[Dataset entries]
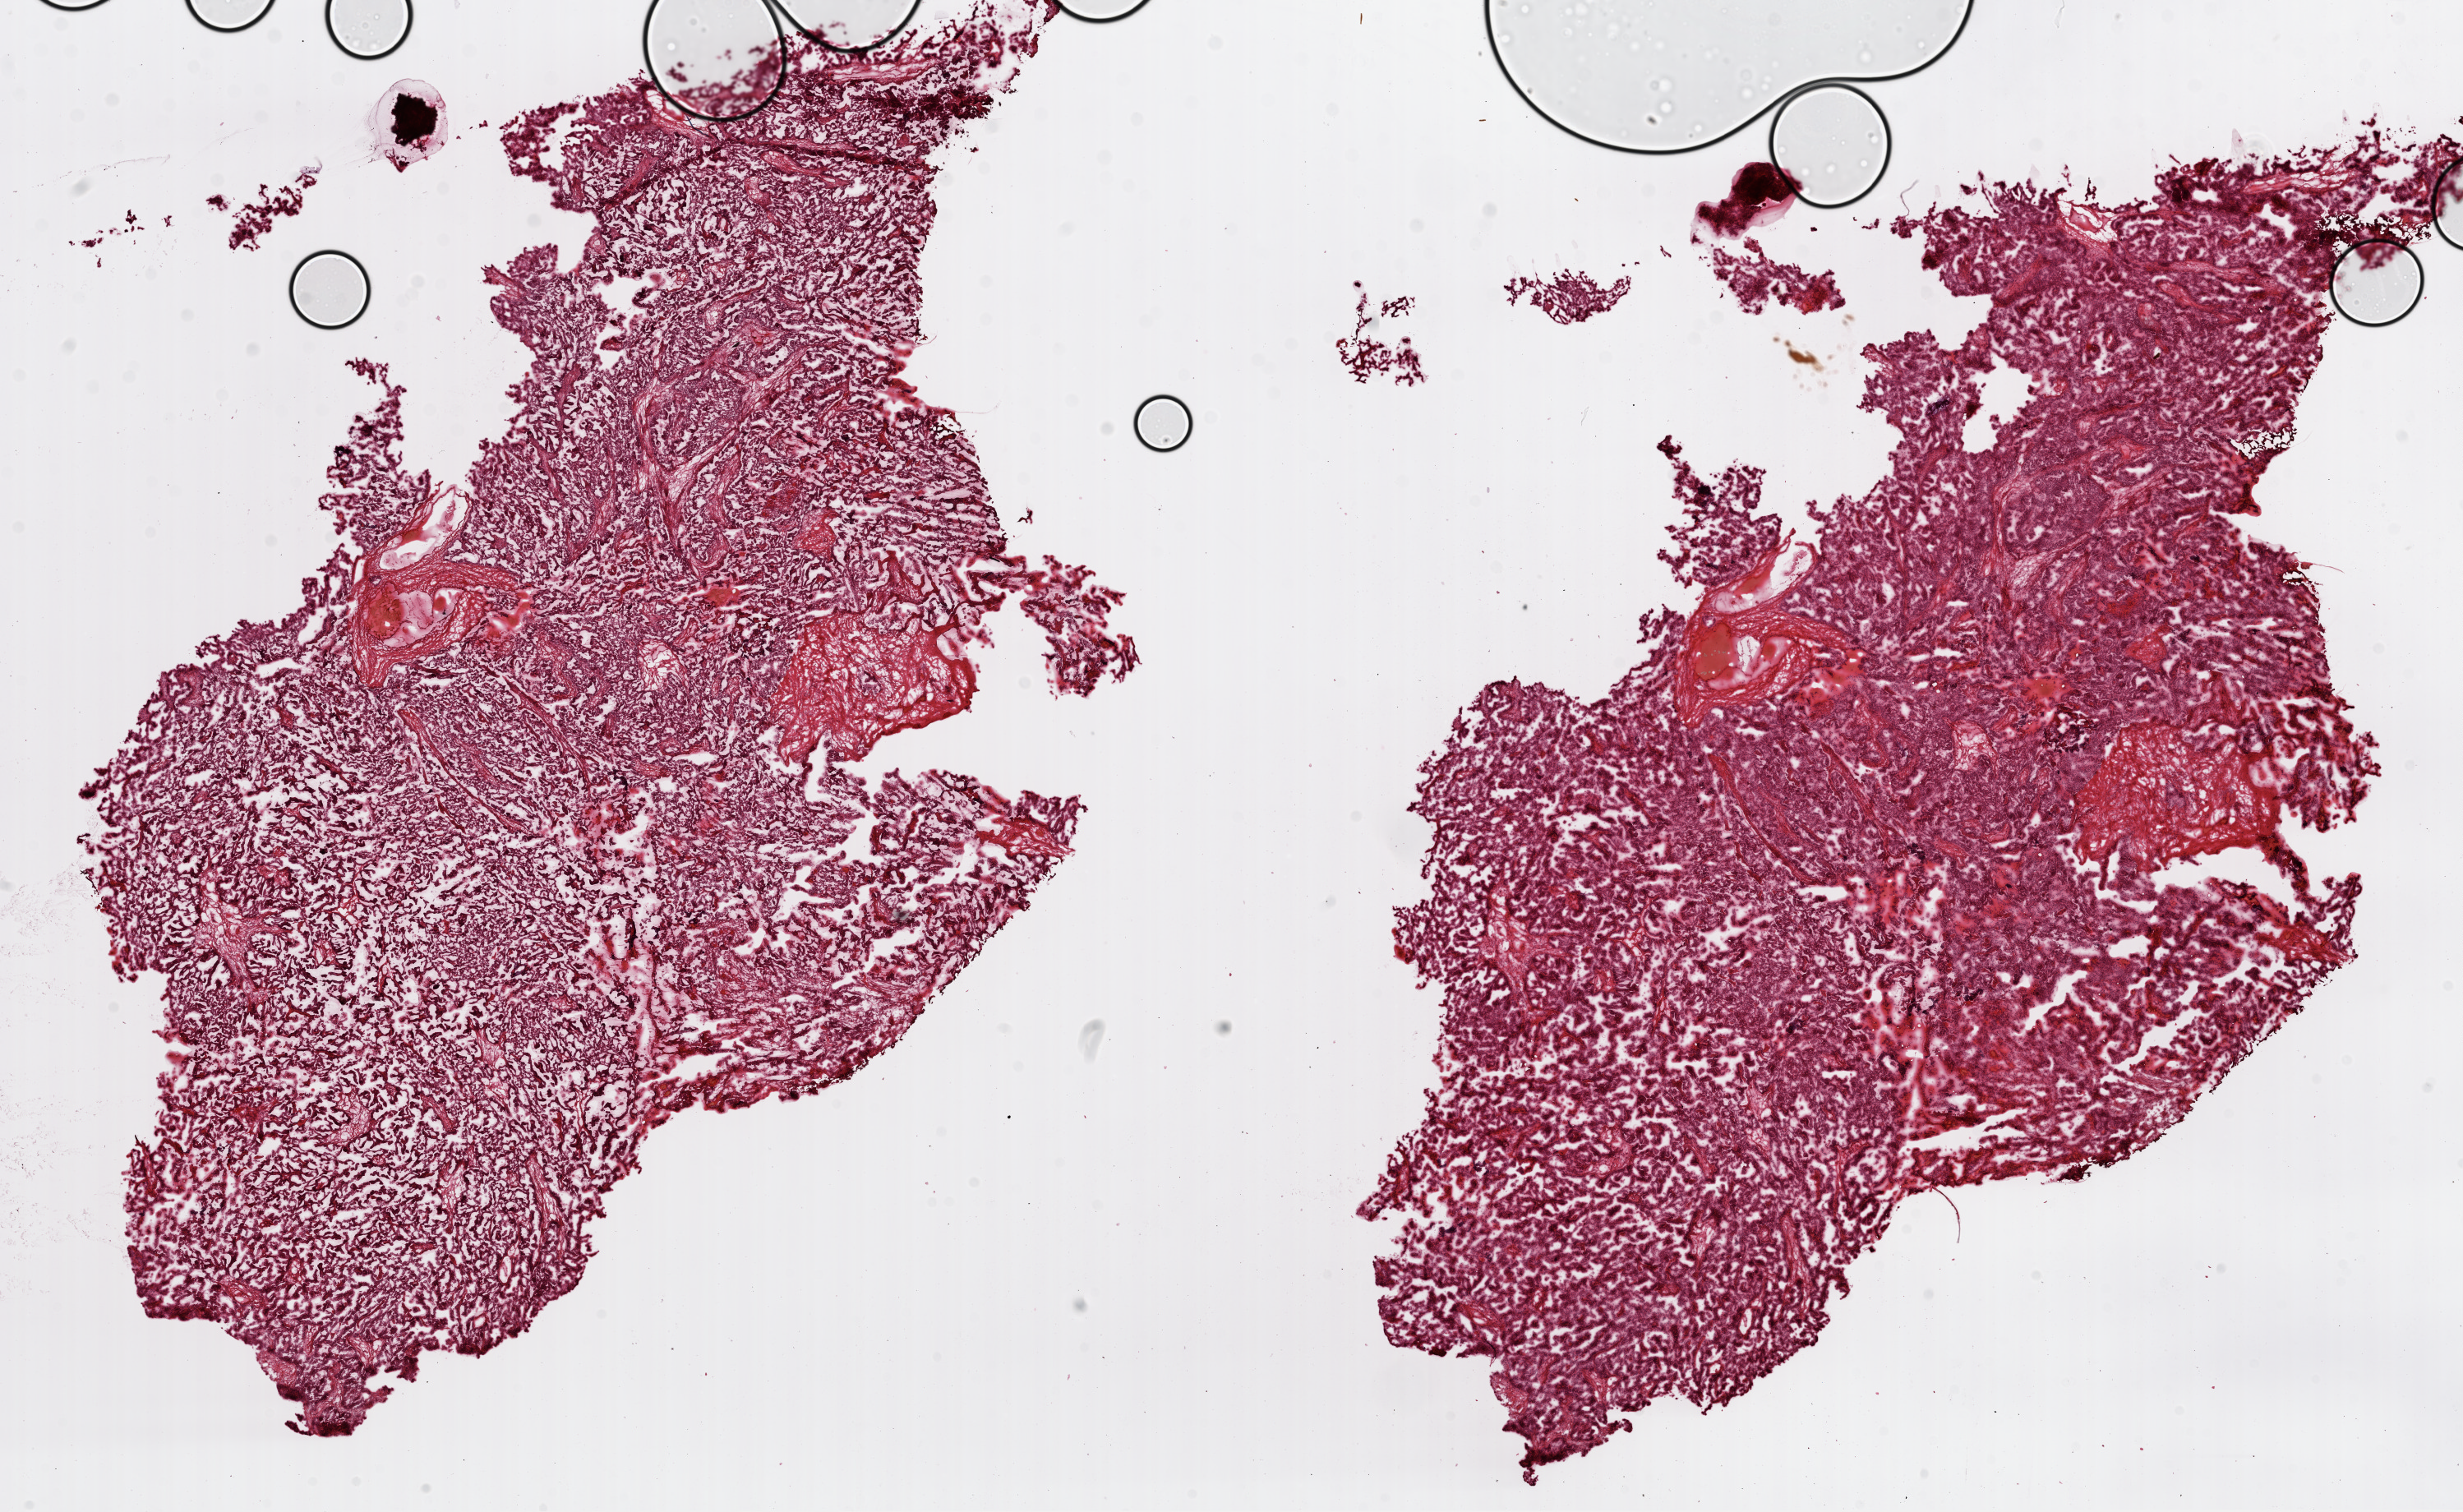
Digitized H&E-stained tissue section (whole slide) — whole scanned area (about 24.2 x 14.8 mm) shown as a low-resolution overview, frozen section from the top of the tissue portion, ovary, primary tumour sample. Female, age 50 years at initial diagnosis. Histologic grade: G3 (poorly differentiated). Composition of this section per pathologist review: tumour cells 0%, tumour nuclei 90%, normal cells 0%, stromal cells 0%, necrosis 5%.
- pathologic diagnosis: Serous cystadenocarcinoma, NOS
- FIGO stage: IIIC
- laterality: bilateral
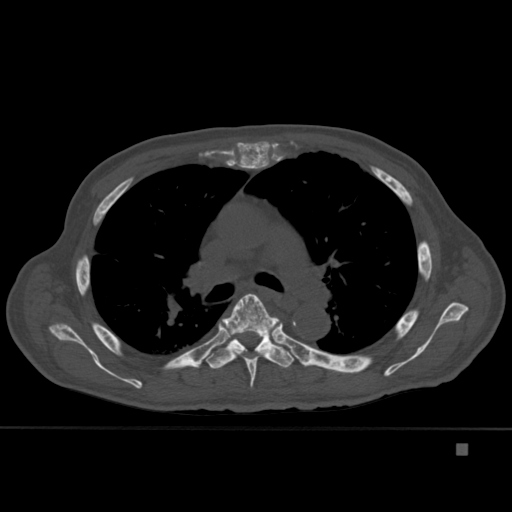
CT including the spine, one axial slice. Position 301 of 451 along the scan axis. Bone window (W 1800 / L 400 HU). 512 × 512 image matrix, field of view 378 × 378 mm. Patient: male, 75 years. From the clinical record (not read from this slice): primary cancer: prostate.
Annotated regions visible in this slice (semi-automatically segmented with operator editing):
- T5 vertebra: bounding box <218,293,282,388> (left, top, right, bottom; pixels)
- T6 vertebra: <205,328,294,369>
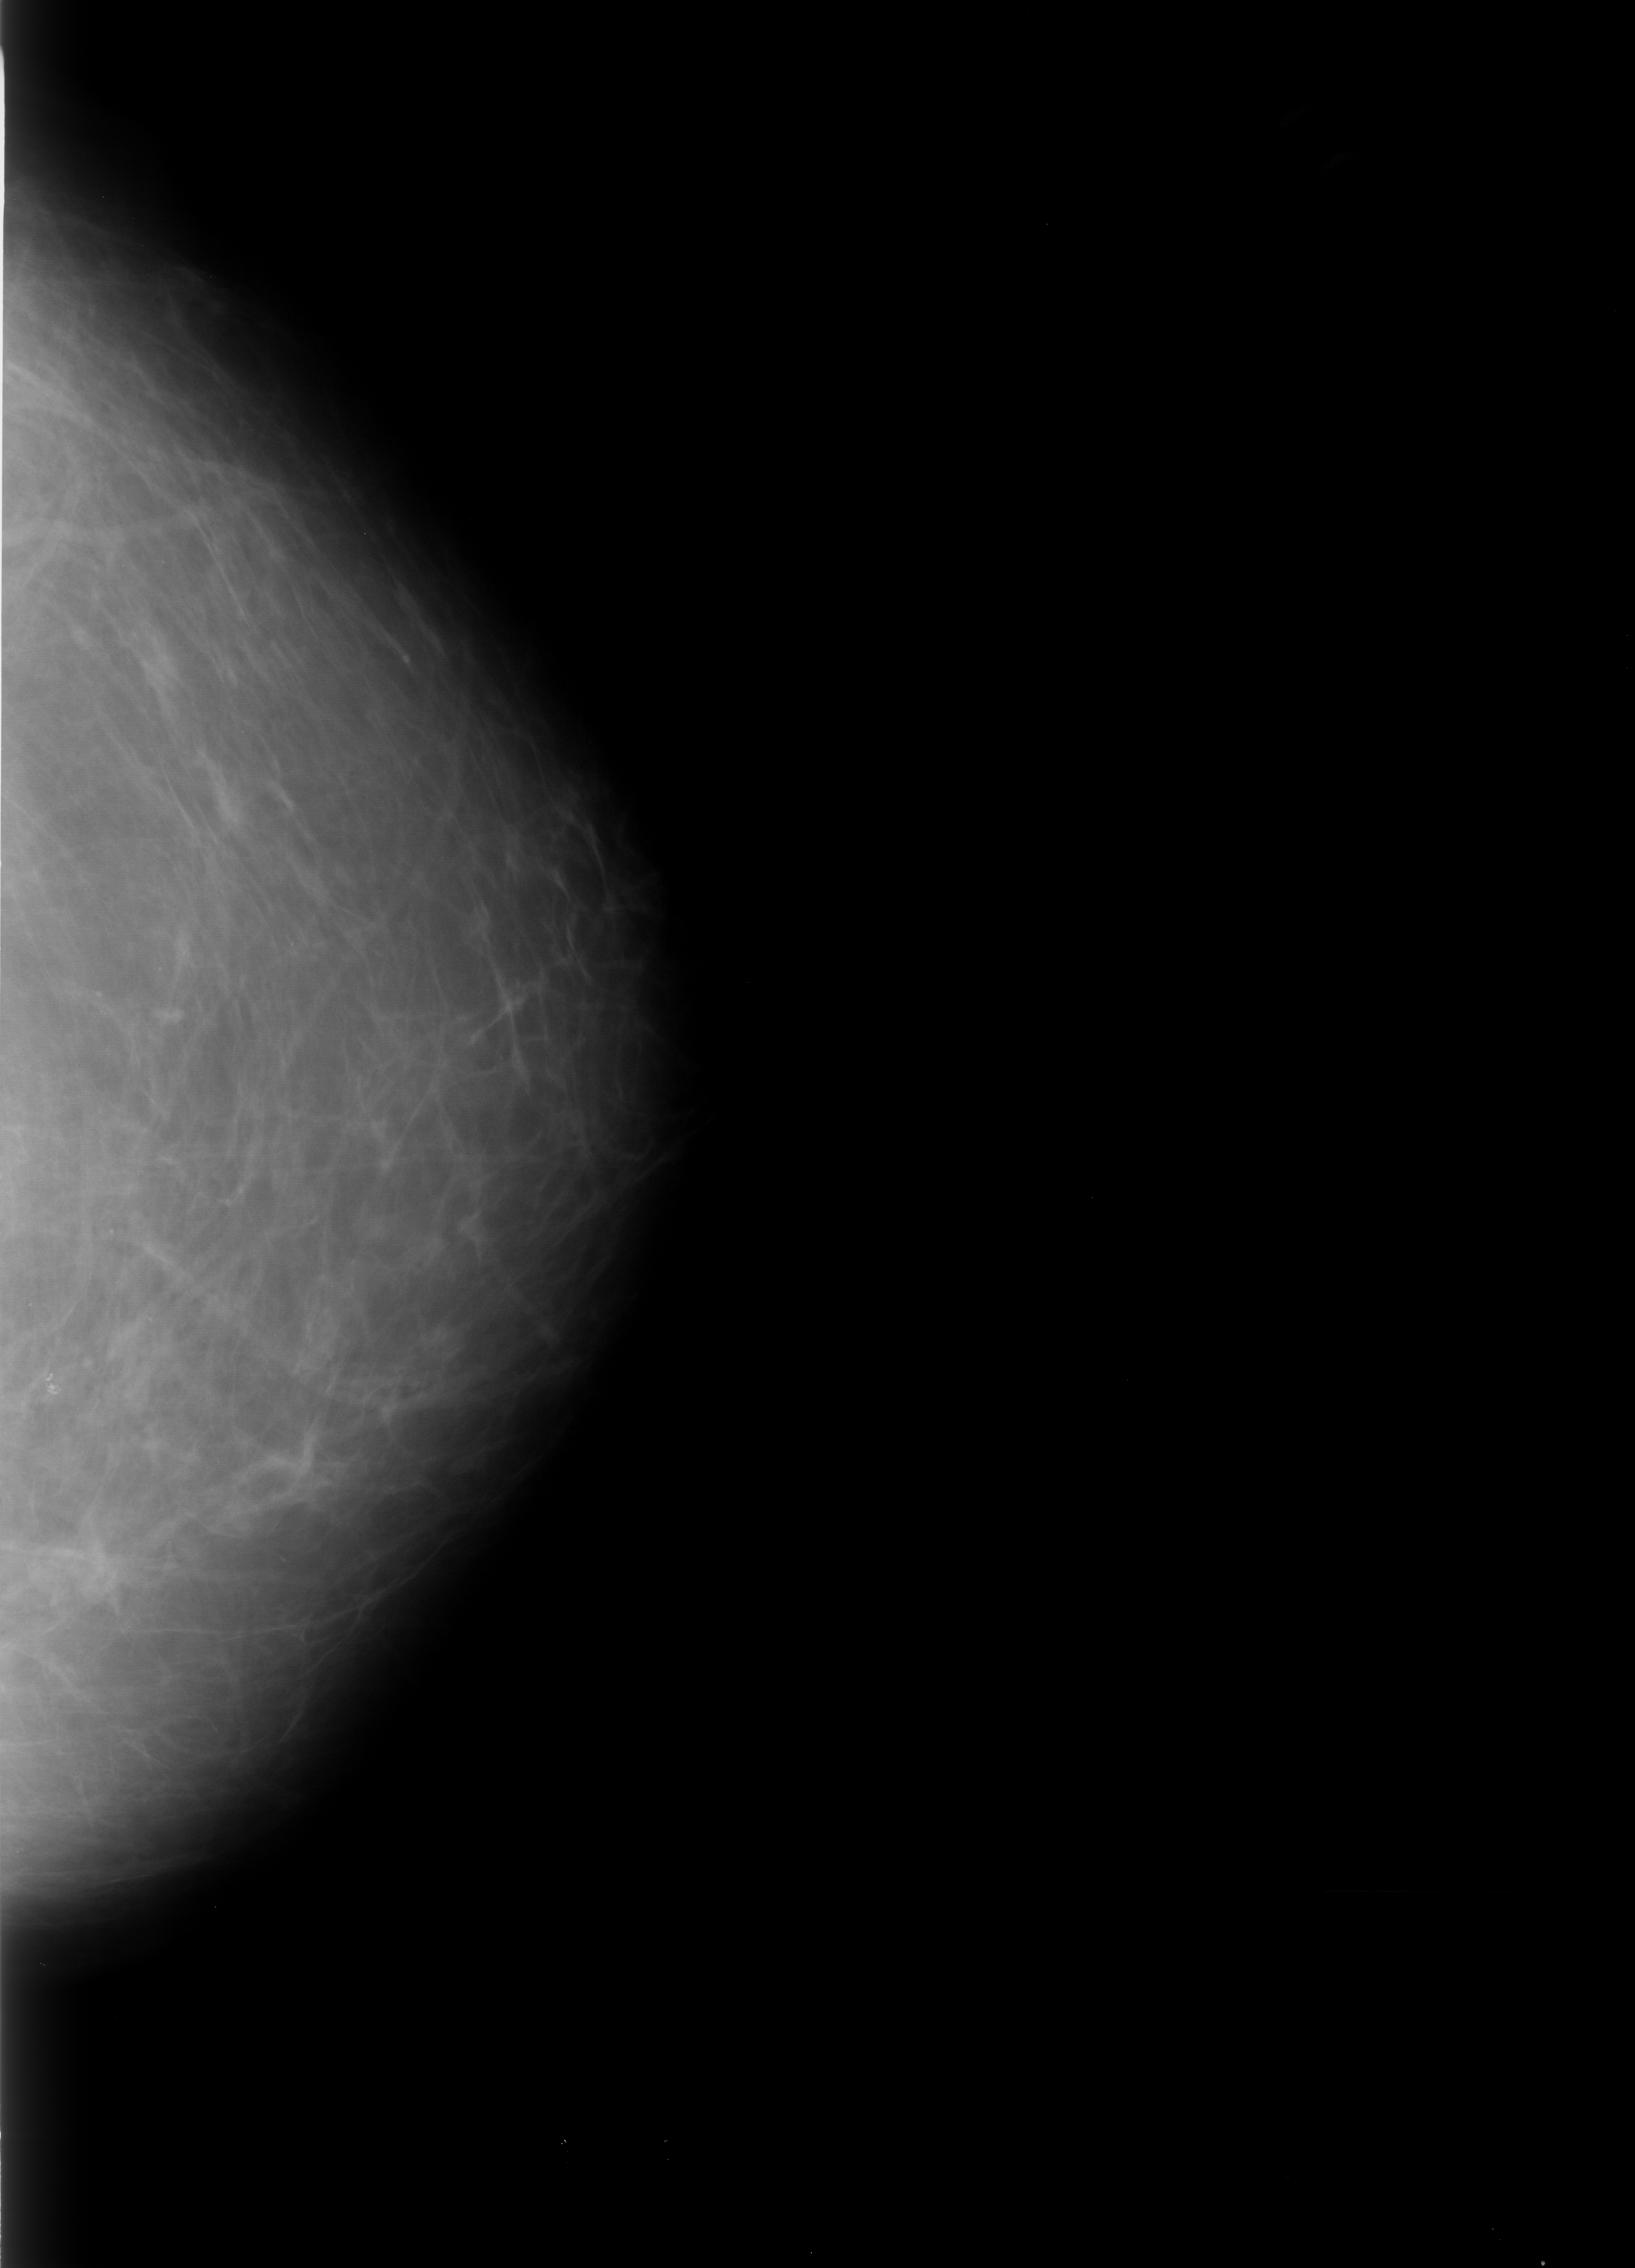
Scanned film-screen mammogram. Left breast. Craniocaudal (CC) view. BI-RADS breast density category 1 (scale 1–4). 1635 × 2268 image matrix.
Expert-marked regions of interest on this image (one box per marked abnormality):
- calcifications, morphology pleomorphic, distribution clustered; BI-RADS assessment category 4; pathology result (as recorded, not read from the image): benign: box from (x=25, y=1360) to (x=83, y=1421) px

**Action item:** Please repeat, exactly as written, only the lines from the line with "- T6 vertebra: <205,328,294,369>" to the end of the data, leaving out every picture.

**Exercise solution:**
- T6 vertebra: <205,328,294,369>
Scanned film-screen mammogram. Left breast. Craniocaudal (CC) view. BI-RADS breast density category 1 (scale 1–4). 1635 × 2268 image matrix.
Expert-marked regions of interest on this image (one box per marked abnormality):
- calcifications, morphology pleomorphic, distribution clustered; BI-RADS assessment category 4; pathology result (as recorded, not read from the image): benign: box from (x=25, y=1360) to (x=83, y=1421) px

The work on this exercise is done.